I was close this year (to get to the end I mean) but a burglar... can you believe this?, a fucking burglar stole my book! (Who does that these days?! Leave it to me to get the only literate thief in the whole world. So, Mr. Burglar if you are reading this - you probably are because you like to read- Fuck You!)

Well anyway, this movie remind me of The Magic Mountain, I think it was influenced by Mann's work (At the very least the novel this was adapted from) Andre DeToth is a weird filmmaker for classic Hollywood, he's more like an atmosphere creator. A master of Noir (though he didn't call it that, for him it was gothic movies)


Concert pianist Karen Duncan (Barbara Stanwick) checks in a Switzerland sanitarium not knowing that her tuberculosis is terminal.




She'll fell for auto racer Paul Clermont (Richard Conte), so they'll "escape" to Monte Carlo to smoke, gamble and drink, that is: she will race the very few months she has left. 

8. Ride the Pink Horse (1947, Robert Montgomery) 
Film Noir / Robert Montgomery, Wanda Hendrix.



Lucky Gagin (terrible name) arrives to the Mexican town of San Pablo during Fiesta seeking for mobster Frank Hugo to extort him. FBI agent Bill Retz is also in town for Hugo, and when he finds that Lucky has a telltale, he asks him for it. But Lucky has his own ideas for... revenge...

The third directorial effort of Robert Montgomery, who kind of grew to like it once during another production, They were Expendables (1945) when John Ford got ill and he took over.

And he's... kind of talented, for the Noir bug. 
Ride the Pink Horse has a surreal quality to it, at times it looks like a freaking nightmare. I think it helps that the photographer is non other than Russell Metty, a master in the light and shadows.

Lucky is a man consumed by revenge, but he finds peace surrounded by all these beautiful and kind Mexican people, and specially teenager Pilla (Wanda Hendrix); so yeah it's a story about how a man learns to overcome hate... I don't have much to say about it. Good Movie!


7. Brute Force (1947, Jules Dassin) 
/Drama Prison movie



Prisoner Joe Collins (Burt Lancaster) plots his escape together with fellow prisoner Gallagher (Charles Bickford)

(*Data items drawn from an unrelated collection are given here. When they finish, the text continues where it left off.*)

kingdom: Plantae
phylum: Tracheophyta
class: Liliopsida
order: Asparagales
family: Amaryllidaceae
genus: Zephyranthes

The prison is ruled by the mean brute force guard Cpt Munsey (Hume Cronin) It's an example of a movie trying to depict the criminal's soul... Why they did what they did, It's trying to make you feel for the criminal but...

photo redDog.gif

"I have no pity"
Cause you are a fucking criminal, right?
Is trying so hard to make you see victims and not criminals,  that really gets the opposite effect: Hey there's a reason why these fuckers are in jail... By the way, these all are romantic criminals! Because, all of them got into trouble because of some woman in the first place. For example an accountant commits fraud just to keep buying shit for the way-out-of-his-league waifu.   
As the sadist cell keeper you got the Cocoon old guy, it was nice to see him...

though he's not much of a sadist here in my opinion... I mean, movie guards these days are real nasty motherfuckers. 
Still, a great villain. I think in most Classical Hollywood movies you hate the villain just because...
I mean the message is great: prisons should rehabilitate and not just punish; and I might have agreed with that when I was in my 20s; but it's really hard to swallow this with our cynic middle age souls. Still, a very well directed movie, well paced, fun, great performances, great shots...

6. Ramrod (1947, Andre De Toth) 
Western noirish / Joel McCrea, Veronica Lake, Don De Fore /  ENTERPRISE STUDIOS



A sheep ranch owner Connie Dickason (Veronica Lake), loses her fiance at the hands of the local cattle owner Frank Ivey (Preston Foster). The stubborn woman decides to hire Dave Nash (Joel McCrea) as an overseer to help her raise her sheep and face the cowboy bully. 
It's just a Western, a good old Western. But what makes it really interesting for me is the performance of Veronica Lake, she would do anything to defend what is hers... The Italian title is way more suitable: La donna di Fuoco (The Lady of Fire). She seduces men to kill and die for her. There's so much lust in the dust in this film (it's 1947!), that I even remembered to be a Technicolor: it isn't, it's black and white... and just a harsh reminder of what men would do for some pussy.
La donna di fuoco, Connie Dickilove: she's gonna fuck them all!